Language independent NLP makes it a lot easier for you to build bots in more than one language. If you build a bot in for example English and you properly train it’s NLP in that language, it will already understand more than 100 other languages out of the box.
Yes, you read that correctly. Our NLP is actually language independent. Here is an example for our Choo Choo bot. If you have ever followed our tutorial, you know this bot that lets you order train tickets. Since the tutorial is in English, you might think your bot only understands English. But that is no longer the case. Go into the NLP – Test tab and type the following sentence in English: “I want to book a train ticket”.
As you can see in the screenshot above the model is 99% confident that you want to book a train ticket. Now repeat the same for all the other languages you might think of you can use Google Translate or even better DeepL to give you the correct translations for languages you don’t speak.
- French – “Je veux réserver un billet de train” – 99% confident
If you have ever built a bot before, you know that training and maintaining the NLP is the part that requires the most effort. And once you make your bot multilingual, this effort is doubled every time you double the amount of languages your bot supports. We say: no more! Thanks to our language independent NLP you need to do this work only once, for one language. For the other languages it just works out of the box. You only need minimal effort to adapt your NLP to very language specific expressions.
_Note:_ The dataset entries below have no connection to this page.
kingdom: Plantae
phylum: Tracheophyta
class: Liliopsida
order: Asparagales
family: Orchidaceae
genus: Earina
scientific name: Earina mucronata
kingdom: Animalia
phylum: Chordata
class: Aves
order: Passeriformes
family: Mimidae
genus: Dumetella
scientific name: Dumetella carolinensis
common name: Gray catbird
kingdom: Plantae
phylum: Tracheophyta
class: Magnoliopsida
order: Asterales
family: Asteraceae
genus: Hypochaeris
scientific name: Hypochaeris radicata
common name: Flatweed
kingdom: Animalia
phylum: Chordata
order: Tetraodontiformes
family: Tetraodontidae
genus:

If you build a bot in one language you spend 80% of your time building the conversational flows and 20% of your time on training the NLP. Previously you had to redo the effort of training the NLP for each language. Thanks to our language independent NLP this is no longer the case. If you build a bot that supports 5 languages, you no longer spend 5 times the NLP effort. You will save 75 to 80% on the NLP effort or around 40% of the time spent building a bot.
Once a bot goes life into production about 95% of the maintenance effort is spent on the NLP. Traditionally if you build a bot in five languages you end up with close to five times the maintenance effort. But with our language independent NLP this is no longer the case and you will save up to 75% of the effort maintaining your bot.